For some artists, bigger is better. But who can afford to size up?
At the Pompidou Centre exhibition dedicated to Niki de Saint Phalle, Jean Tinguely and Pontus Hultén (housed, due to the main building’s restoration, in the Grand Palais, the show’s coproducer), the main exhibit is missing.
The elephant in the room is de Saint Phalle’s Hon (1966), a massive hollow sculpture commissioned by Hultén and originally populated by her partner Tinguely’s kinetic works, as well as work by Per Olof Ultvedt. Of this iteration of de Saint Phalle’s Nanas – her trademark colourful, abstract female bodies, this one so big that spectators could walk through it and watch films in its internal mini cinema – only the disproportionally tiny head and several small pieces of the carapace remain. This didn’t happen because of some disaster. This literally major piece of feminist art was deliberately destroyed. The reasons are unclear but the publication Hon – a history (1967) states, ‘Her destruction was not undertaken because it was the only way to let her out, but simply because it was part of her destiny’ – neatly circumventing the problem of the practicality of keeping ‘her’.

Size in art is a political factor. Practitioners who can’t afford not only the initial cost but the price of transport, storage and maintenance are more likely to decommission large work, give it away, leave it to moulder.
UK-based artist Isabella Streffen has worked across media and scales on projects that range from literally gilding lilies to illuminating the length of Hadrian’s Wall. “The scale and size of the work are what it needs to be, and that’s what I’m driven by,” she tells me. Her installation Hawk & Dove (2012), in which two 2.7m zeppelins (powered by homemade prototype drones) were let loose to roam inside the US Library of Congress, cost “about $30,000 plus the initial residency costs of about 10k”. She raised the money from a combination of funding from the Arts & Humanities Research Council, Arts Council England and the DC Commission on the Arts & Humanities: “They said yes because they didn’t think I’d find the money, and I did.”
What happened when the work was finished? It was destroyed and recycled because, Streffen says, “I couldn’t afford to keep it!” Parts “ended up incorporated into undergrads’ work” (Streffen also teaches at De Montfort University, in Leicester). Recycling is good, but this leaves her, like de Saint Phalle, unable to ever reshow the original work.

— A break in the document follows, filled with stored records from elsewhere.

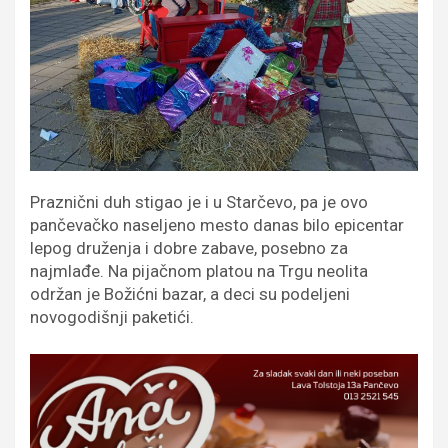
Praznični duh stigao je i u Starčevo, pa je ovo
pančevačko naseljeno mesto danas bilo epicentar
lepog druženja i dobre zabave, posebno za
najmlađe. Na pijačnom platou na Trgu neolita
održan je Božićni bazar, a deci su podeljeni
novogodišnji paketići.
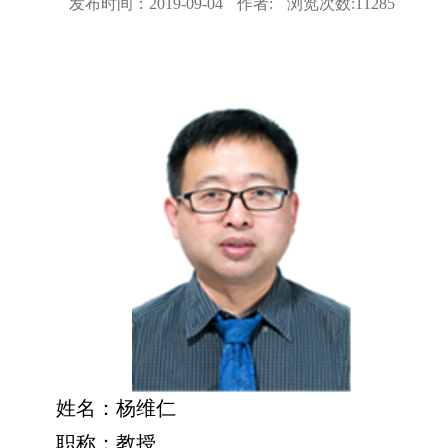
发布时间：
2019-09-04
作者:
浏览次数:
11285
姓名：杨维仁
职称：教授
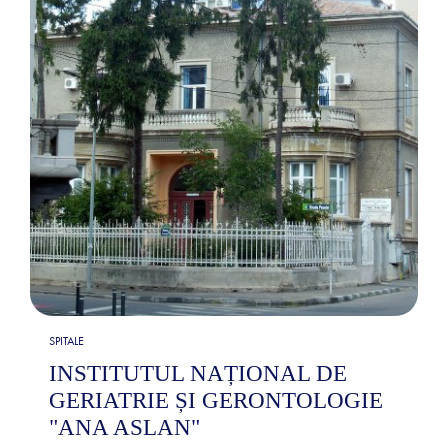
SPITALE
INSTITUTUL NAȚIONAL DE
GERIATRIE ȘI GERONTOLOGIE
"ANA ASLAN"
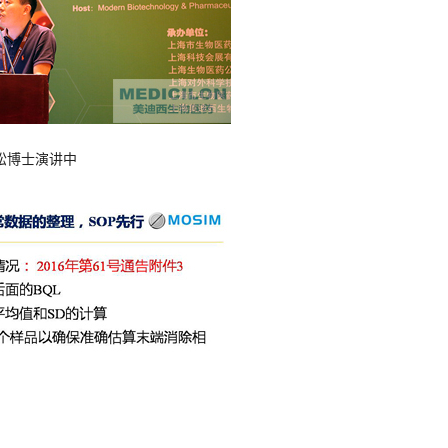
松博士演讲中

Why does this matter? Certain types of commissioners love largescale art. Commercial sponsors like to see something for their money, often the bigger the better, but even commercial funding can seldom produce large projects alone. “To work on something at scale and complex like illuminating Hadrian’s Wall costs hundreds of thousands and enormous amounts of people power – a whole organisation bent to delivering it,” says Streffen. “I haven’t done much largescale stuff lately,” she adds. “There’s no funding. UK state arts funding is among the lowest per capita in Europe: Warwick University’s 2024 ‘State of the Arts’ report discovered it was 44 percent lower than the average across the continent.
In this situation, what can artists working at scale do? The first edition of the new Artists’ Drawings magazine – on sculpture – focuses on ‘how drawing can be used to develop and articulate ideas’, rendering, in print, drawn versions of physical works that have never been made, or that can’t be shown in their original form due not only to the cost of creation, but logistics. One of the featured artists, Laura Fitzgerald, makes largescale work in Ireland in “a large leaky shed surrounded more often than not by sheep and their associated shite,” she tells me. “Moving this work off the island feels impossible due to transport costs,” Fitzgerald says, “but projects such as Artists’ Drawings allow for a dissemination of this kind of work in a more portable form.”
It’s ironic to note that in ‘her’ destruction, the portable remnants of Hon became more commercial, if at a different scale: collectible, saleable and friendly to a range of smaller exhibition spaces, but something of feminist history was downsized and dispersed. The work was given a place of honour at the retrospective WACK! Art and the Feminist Revolution at MoMA PS1 in 2008, but only as a photo.